There are (64!)/(32!) positions just with all the prices on the board...
Er, you sure about that? I think I prefer the gibberish.
So long as we're talking about basic rules positions at any rate (@tygxc obviously isn't).
No I ment positions in total not legal positions, that is the number if you just put every piece in a random position.
Only if you label the pieces, e.g. calling your white horses Prancer and Charger.
one of the things they check when they check if the position is legal or not is stuff like bishops not on the same colour, pawns not on first and last row, kings not near each other ….
Last is normally king of side not to move not in check, but you haven't mentioned side to move. Some tablebases have extra constraints like no triple checks (but unless you can get hold of the generating code you'll probably need to find out by trial and error). The upshot is to significantly reduce the number.
The best available estimate of legal positions under basic rules to date is the paper you didn't like, as far as I know. And it's not 10^44 as @tygxc keeps trying to tell everyone, but (4.82 +- 0.03) * 10^44.
If you want to talk about legal positions under competition rules and equate them to game states (as @tygxc does) then you have to increase that number by a ridiculously huge unknown factor (as @tygxc doesn't - he instead divides it by something rather less huge but more ridiculous).

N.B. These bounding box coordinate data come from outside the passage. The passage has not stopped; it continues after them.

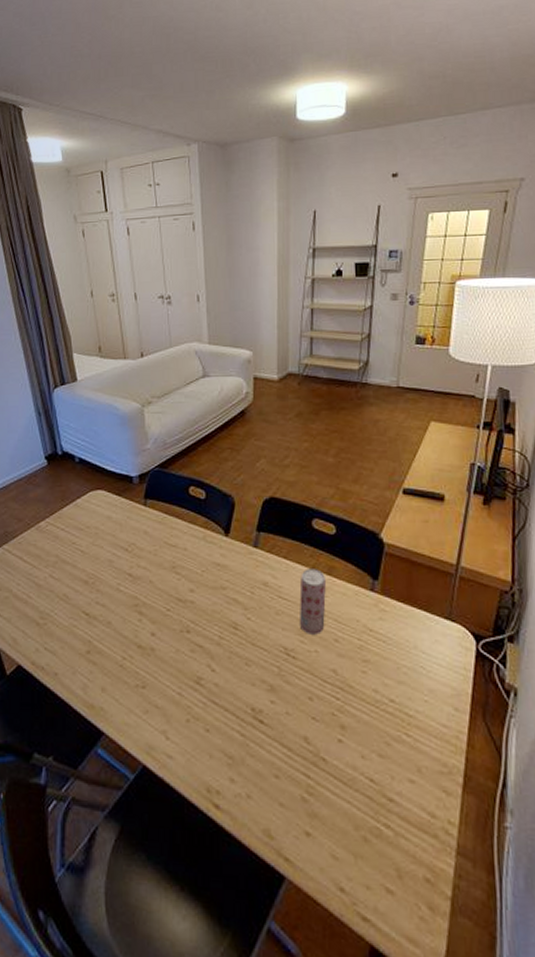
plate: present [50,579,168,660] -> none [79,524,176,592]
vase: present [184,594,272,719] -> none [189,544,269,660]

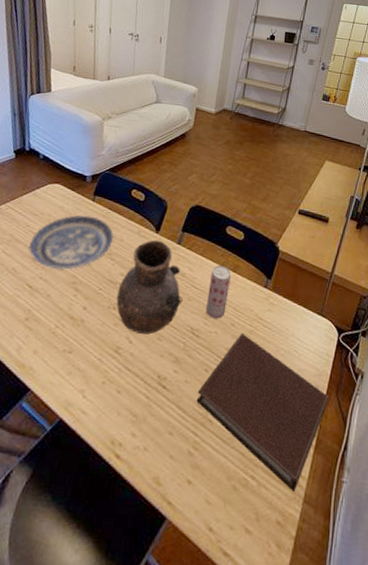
plate: none [79,524,176,592] -> present [29,215,114,270]
vase: none [189,544,269,660] -> present [116,239,183,334]
notebook: none [303,650,474,844] -> present [196,333,329,493]

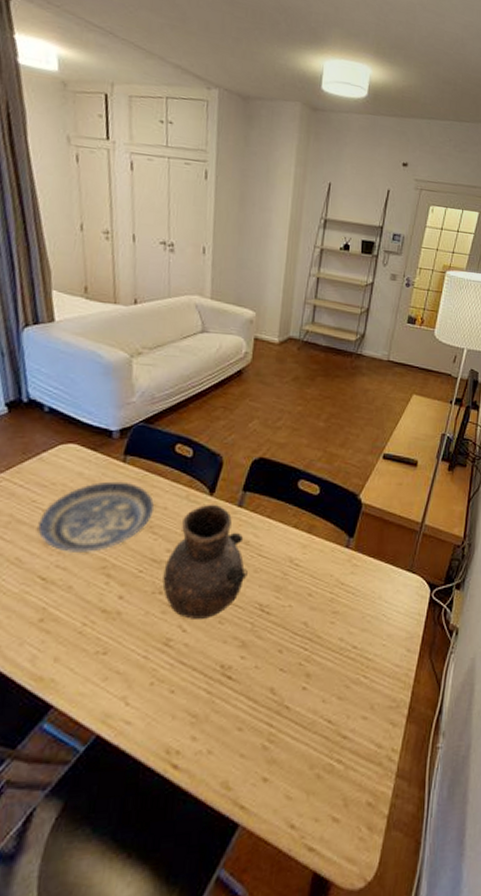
notebook: present [196,333,329,493] -> none [269,603,422,770]
beverage can: present [206,264,231,319] -> none [277,526,306,590]

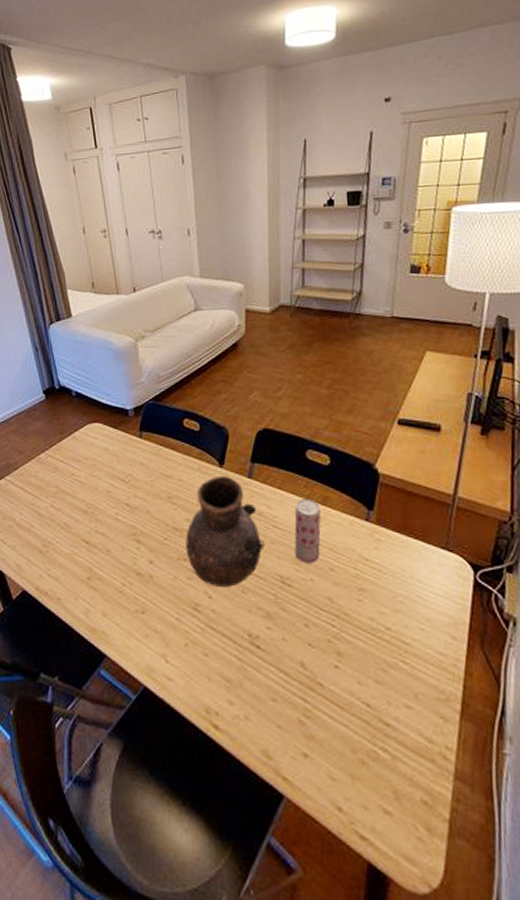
plate: present [38,481,155,554] -> none [78,455,171,521]
beverage can: none [277,526,306,590] -> present [294,498,321,564]

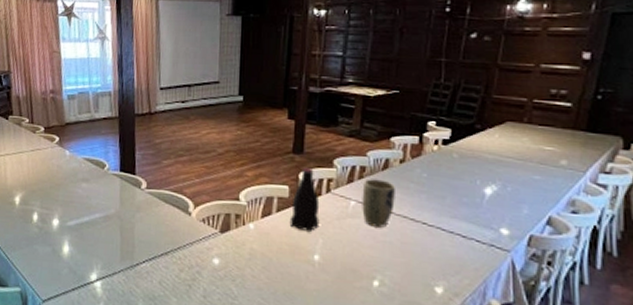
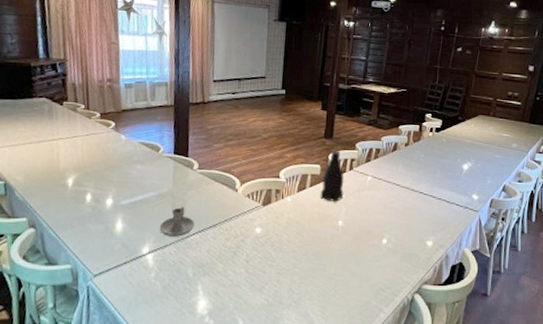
candle holder: none [107,229,145,264] -> present [159,206,195,237]
plant pot: present [362,179,395,228] -> none [376,158,401,197]

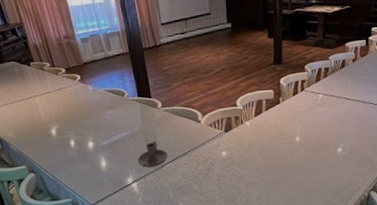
bottle: present [320,149,344,203] -> none [276,73,298,122]

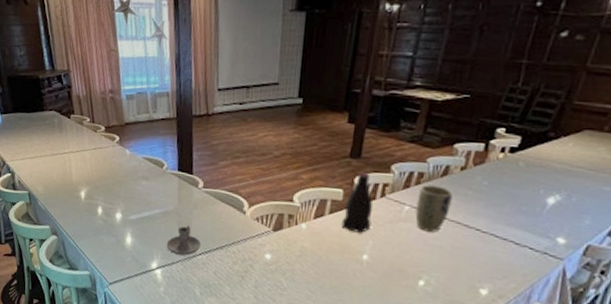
bottle: none [276,73,298,122] -> present [341,171,373,234]
plant pot: none [327,76,351,111] -> present [415,185,453,232]

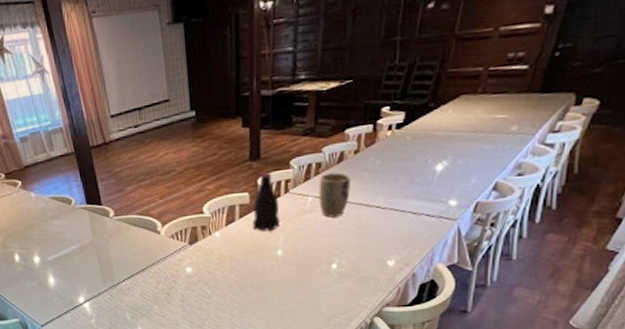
candle holder: present [166,225,202,256] -> none [89,255,124,285]

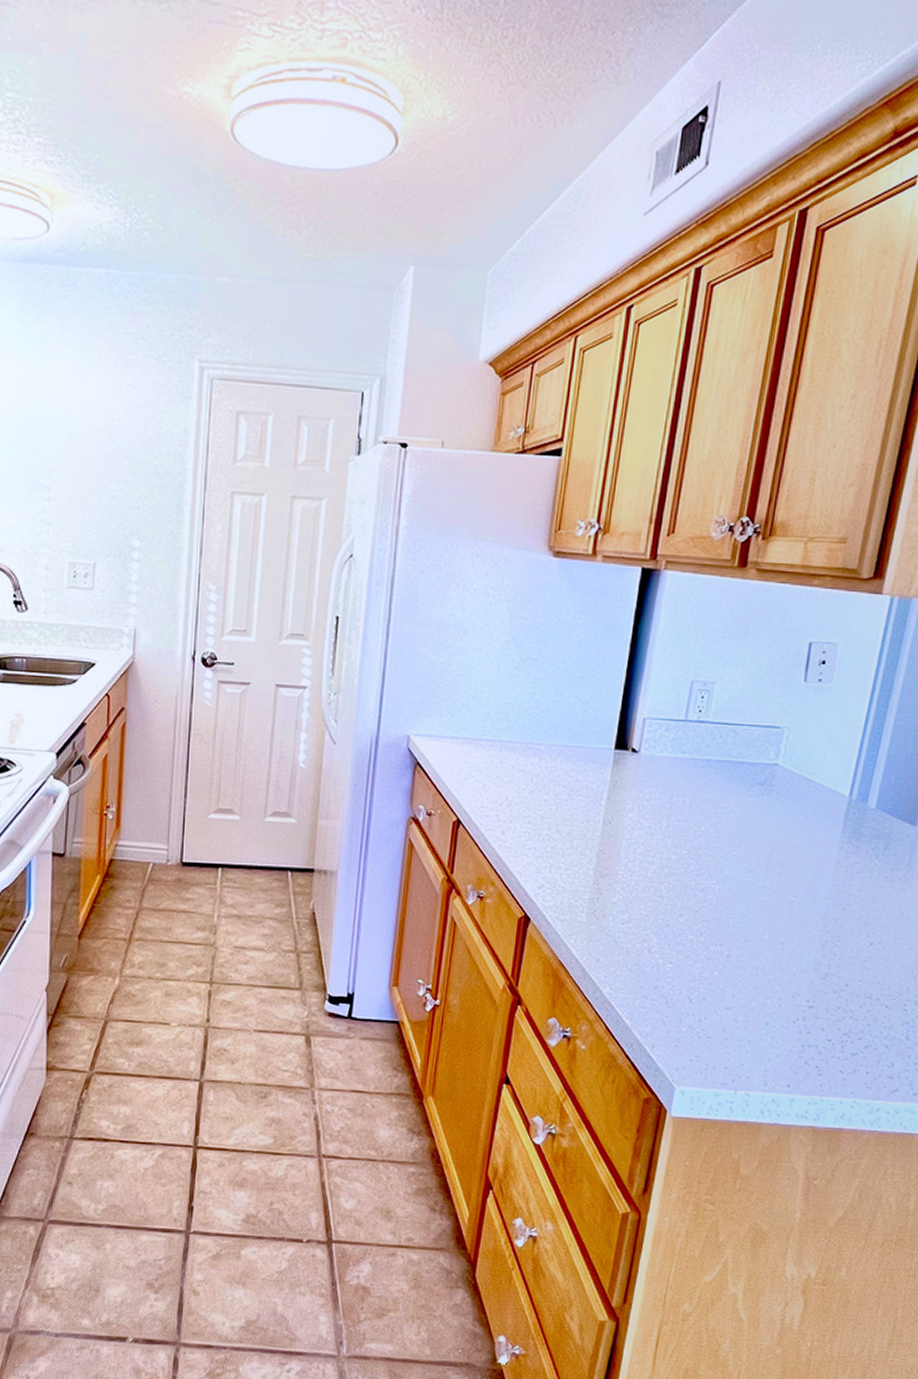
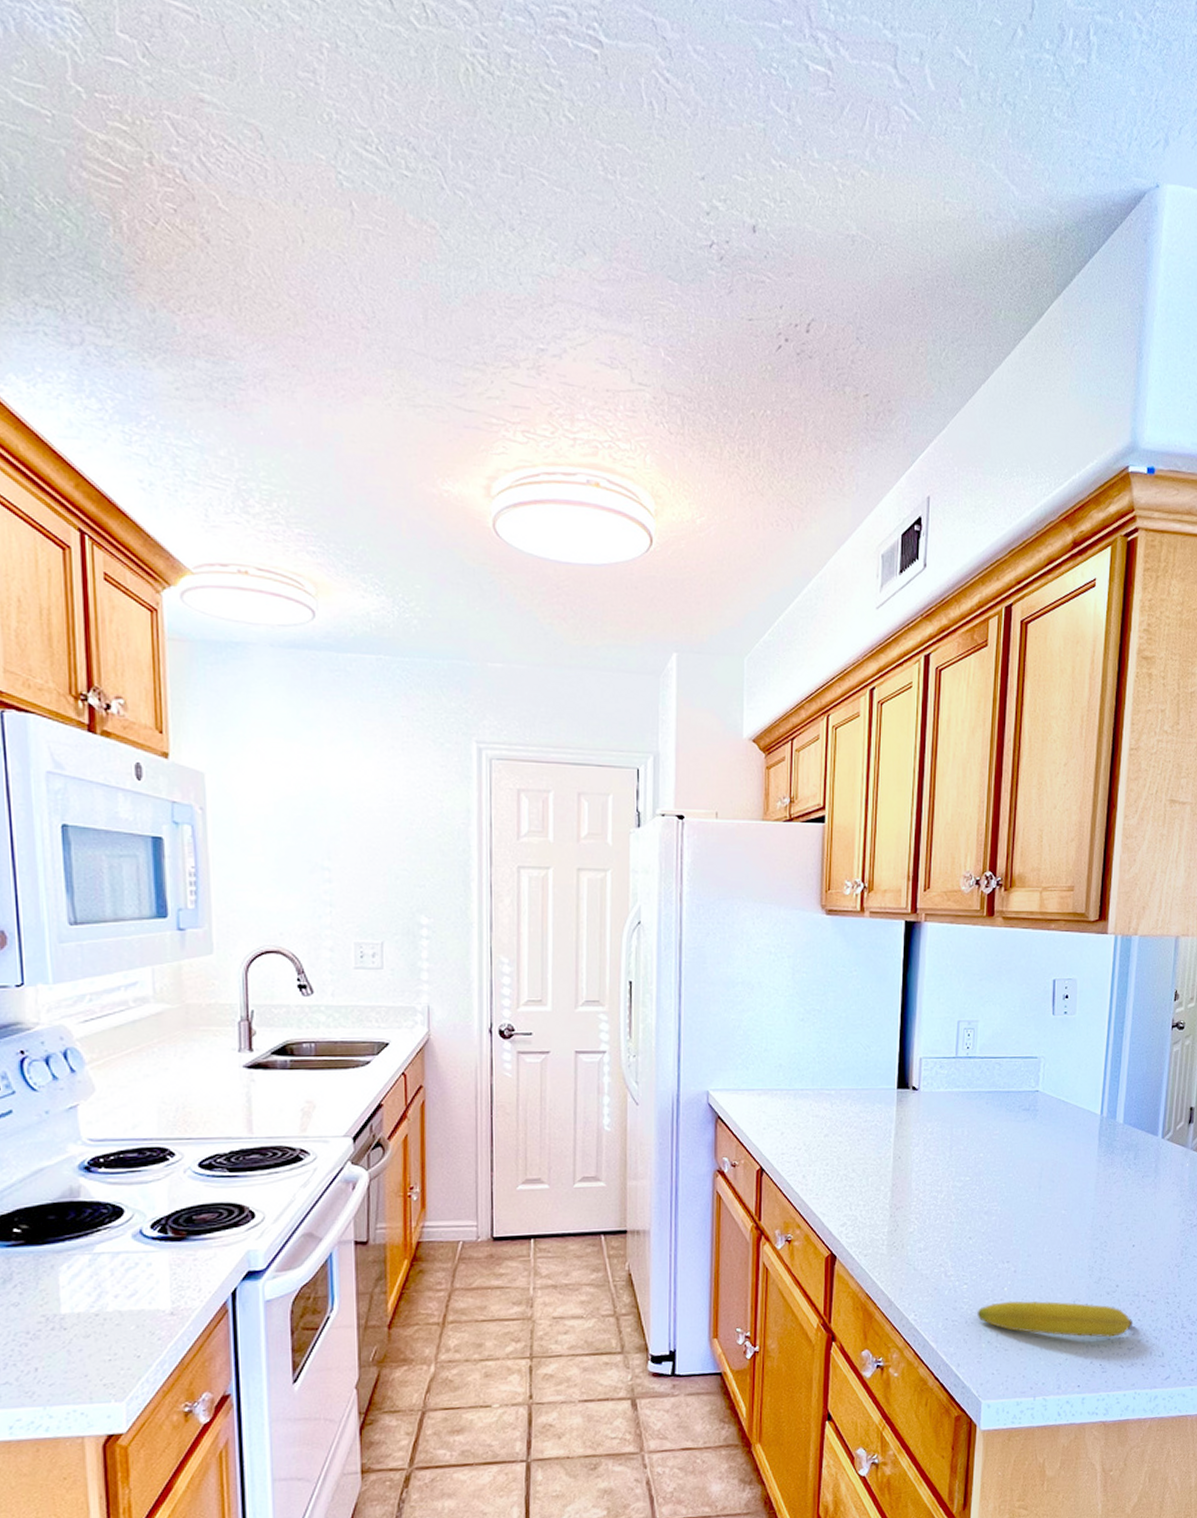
fruit: none [680,986,861,1039] -> present [977,1300,1134,1338]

(! Is factorial, it is the number times every integer smaller, so 5! = 5•4•3•2•1=120, 6! = 6•5•4•3•2•1=720, 10! = 10•9•8•7•…•2•1=3,628,800)
I assumed so.
Yes if you label the horses that was a very basic number to start with, but as I said if you make the calculations with the horses and the pawn unlabelled(and the king and the rooks have a “can castle” option) and you include the positions with less than 32 pieces is comes to about the same number, a bit less, my point with 12/2,000,000 still stands.
No it doesn't.
You haven't quantified what "about the same number, a bit less" is, so you don't have a point. The number you originally came up with was (8! x 2! x 2! x 2!)^2 = 104044953600 times too high.
You then proceed to assume Tromp's measured ratio of legal to total positions will also apply to positions corresponding to the diagrams in your estimate, whereas you include all diagrams with pawns on the first and eighth ranks, 100% of which are illegal, and Tromp doesn't include any, so that would be invalid even if you were to quote the correct ratio.
You, sir, are a Flat Earther! 
@6919
1 e4 e5 2 Ba6? is irrelevant to solving chess.
We know that loses by force for white.
It is not necessary to burn computer engine time on something we already know.
Such trivial obstacles are needed if you want to not solve chess.
Relevant questions:
How to draw against 1 e4, 1 d4, 1 c4, 1 Nf3
How to draw against 1 e4 e5 2 Nf3, 2 Nc3, 2 Bc4, 2 d4
How to draw against 1 e4 e5 2 Nf3 Nc6 3 Bb5, 3 Bc4, 3 Nc3, 3 d4
Etc, etc.